We must resist Trump’s efforts to embroil us in his trade wars | Letters

Margaret Phelps says this is the president’s chance to buy up Britain at bargain basement prices and exploit the NHS, Karen Thatcher-Smith fears the UK will replicate US food standards, while expat Lin Bootle applauds protesters

My father was one of a volunteer crew who took a Dutch minesweeper across the Channel so that the Dutch flag was flown on D-day. He said that the worst thing was seeing the faces of those soldiers swept back against the ship as they were killed before they could properly set foot on the Normandy beaches.

As we remember their sacrifice, we should recollect that we were fighting against a monstrous tyrant who began by getting himself elected through promising to make Germany great again.

Seventy-five years on we prepare to welcome an American president who supports Boris Johnson and Nigel Farage in their Brexit campaigns because this is his chance to detach Britain from Europe (Trump arrives amid rising anger at US trade demands, 3 June).
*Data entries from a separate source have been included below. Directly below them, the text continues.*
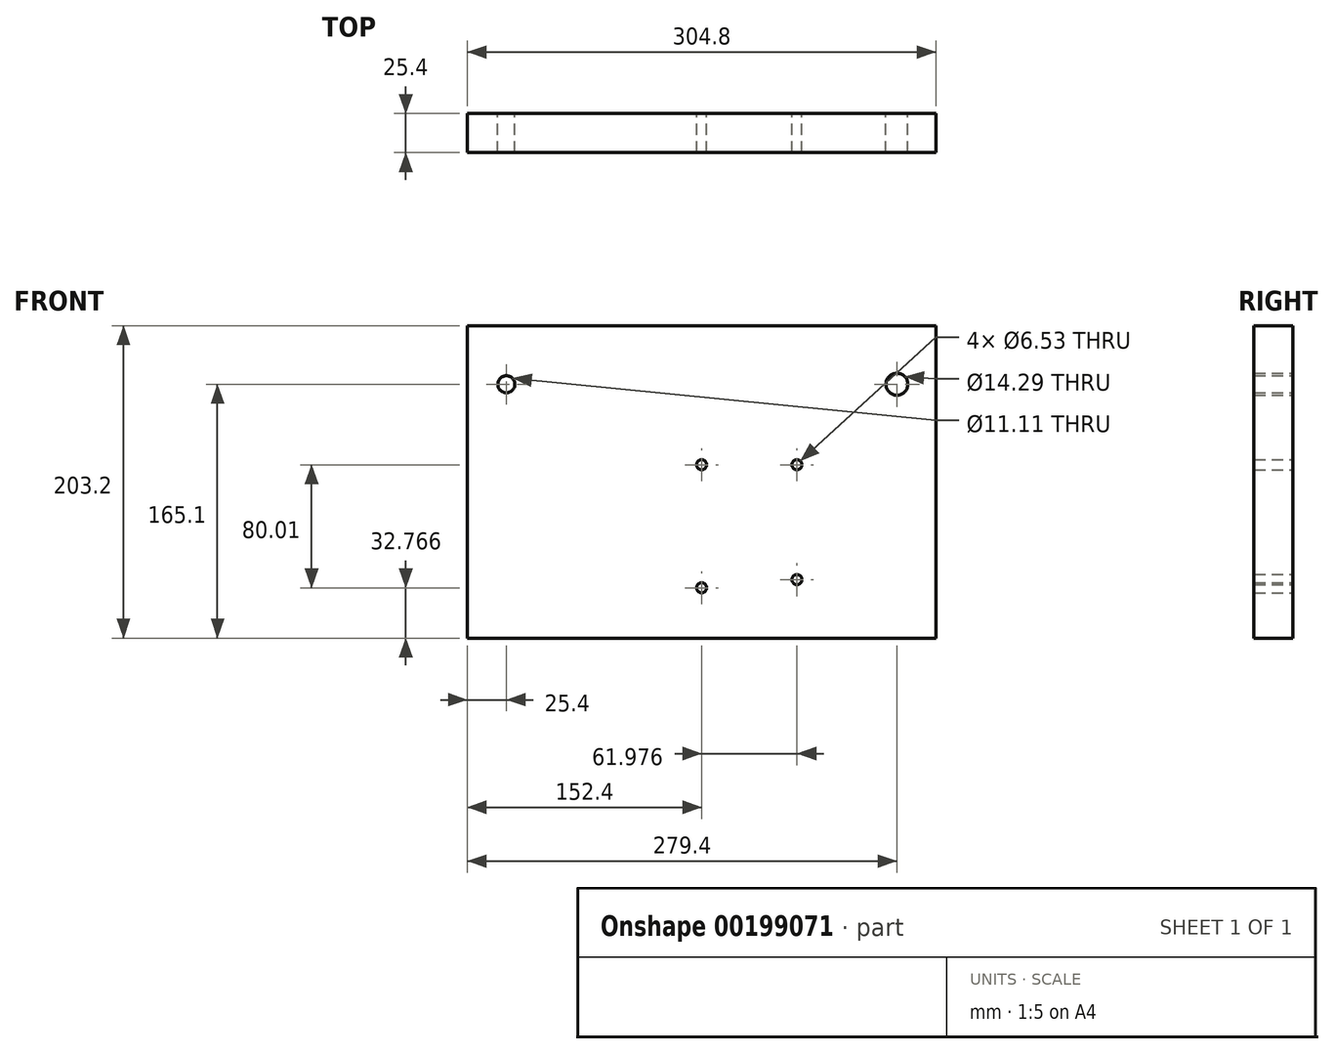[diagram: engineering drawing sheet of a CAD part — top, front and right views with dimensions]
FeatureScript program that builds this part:
annotation { "Feature Type Name" : "Feature", "Feature Type Description" : "" }
export const myFeature = defineFeature(function(context is Context, id is Id, definition is map)
    precondition{}
    {
        {
            var Q0;
            Q0=qCreatedBy(makeId("Front.planeOp"),FACE);
            var sketch = newSketch(context, id + "F0", { "sketchPlane" : qUnion([Q0])});
            skLineSegment(sketch, "E0.bottom", {"start": v(152.4, -101.6) * mm, "end": v(-152.4, -101.6) * mm});
            skLineSegment(sketch, "E0.top", {"start": v(152.4, 101.6) * mm, "end": v(-152.4, 101.6) * mm});
            skLineSegment(sketch, "E0.left", {"start": v(152.4, -101.6) * mm, "end": v(152.4, 101.6) * mm});
            skLineSegment(sketch, "E0.right", {"start": v(-152.4, -101.6) * mm, "end": v(-152.4, 101.6) * mm});
            skPoint(sketch, "E0.middle", {"position": v(0, 0) * mm});
            skLineSegment(sketch, "E1.bottom", {"start": v(0, -63.5) * mm, "end": v(61.98, -63.5) * mm});
            skLineSegment(sketch, "E1.top", {"start": v(0, 11.18) * mm, "end": v(61.98, 11.18) * mm});
            skLineSegment(sketch, "E1.left", {"start": v(0, -63.5) * mm, "end": v(0, 11.18) * mm});
            skLineSegment(sketch, "E1.right", {"start": v(61.98, -63.5) * mm, "end": v(61.98, 11.18) * mm});
            skCircle(sketch, "E2", {"center": v(127, 63.5) * mm, "radius": 7.14 * mm});
            skCircle(sketch, "E3", {"center": v(-127, 63.5) * mm, "radius": 5.56 * mm});
            skPoint(sketch, "E4", {"position": v(0, -68.83) * mm});
            skSolve(sketch);
        }
        {
            var Q0;
            Q0=makeQuery(id+"F0.imprint","IMPRINT",FACE,{"disambiguationData":[TD([[makeQuery(id+"F0.imprint","IMPRINT",EDGE,{"derivedFrom":sQuery(id+"F0.wireOp",EDGE,"E0.bottom")}),-1.0]])]});
            var Q1;
            Q1=makeQuery(id+"F0.imprint","IMPRINT",FACE,{"disambiguationData":[TD([[makeQuery(id+"F0.imprint","IMPRINT",EDGE,{"derivedFrom":sQuery(id+"F0.wireOp",EDGE,"E1.bottom")}),1.0]])]});
            extrude(context, id + "F1", {"entities" : qUnion([Q0, Q1]), "depth" : 25.4 * mm});
        }
        {
            var Q0;
            Q0=sQuery(id+"F0.wireOp",VERTEX,"E1.top.start");
            var Q1;
            Q1=sQuery(id+"F0.wireOp",VERTEX,"E1.top.end");
            var Q2;
            Q2=sQuery(id+"F0.wireOp",VERTEX,"E1.bottom.end");
            var Q3;
            Q3=sQuery(id+"F0.wireOp",VERTEX,"E4");
            var Q4;
            Q4=makeQuery(id+"F1.opExtrude","SWEPT_BODY",BODY,{"disambiguationData":[OSD([sQuery(id+"F0.wireOp",EDGE,"E0.bottom"),sQuery(id+"F0.wireOp",EDGE,"E0.top"),sQuery(id+"F0.wireOp",EDGE,"E0.left"),sQuery(id+"F0.wireOp",EDGE,"E0.right"),sQuery(id+"F0.wireOp",EDGE,"E2"),sQuery(id+"F0.wireOp",EDGE,"E3")])]});
            hole(context, id + "F2", {"style" : HoleStyle.SIMPLE, "endStyle" : HoleEndStyle.THROUGH, "oppositeDirection" : true, "standardTappedOrClearance" : lookupTablePath({ "standard" : "ANSI", "engagement" : "75%", "pitch" : "18 tpi", "size" : "5/16", "type" : "Tapped" }), "standardBlindInLast" : lookupTablePath({ "standard" : "ANSI", "engagement" : "75%", "pitch" : "18 tpi", "size" : "5/16", "type" : "Tapped" }), "holeDiameter" : 6.53 * mm, "locations" : qUnion([Q0, Q1, Q2, Q3]), "scope" : qUnion([Q4]), "isTappedThrough" : true, "majorDiameter" : 7.94 * mm, "showTappedDepth" : true});
        }
    });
This is Trump’s opportunity to buy up Britain at bargain basement prices and to open up our NHS to private American healthcare companies. This is his chance to embroil us in his trade wars, which will lead us to war as surely as in 1939. This battle is bigger than Brexit: this has become a battle for western civilisation.
Margaret Phelps
Penarth, Vale of Glamorgan

• If Trump succeeds in exploiting UK vulnerability in a post-EU environment by getting the country to fall in line with US food standards (President will play to gallery at home, with royals as extras, 3 June), those who cannot afford to follow a 100% organic diet are in for an unpalatable future.

Here in the US, where corporate profits take priority over consumers’ health, the lack of regulations means that unpronounceable artificial additives are used to preserve and “enhance” a myriad of foodstuffs. Consumption of these ubiquitous additives has been linked to cancer, memory loss, and skin and nerve problems. I hope your National Health Service is equipped to handle the inevitable increase in demand.
Karen Thatcher-Smith
Sonoma, California, USA

• Transplanted to the United States from Britain, I can honestly say that this is not the country I moved to 30 years ago. This is in large part to the ascendance of Donald Trump to the presidency of this country.

The American citizens I know are good, generous, honest people – unlike the president we have today and the members of Congress who blindly support his egregious behaviour.

I applaud the citizens of my home country in protesting against the visit of Donald Trump (and his family) to their country.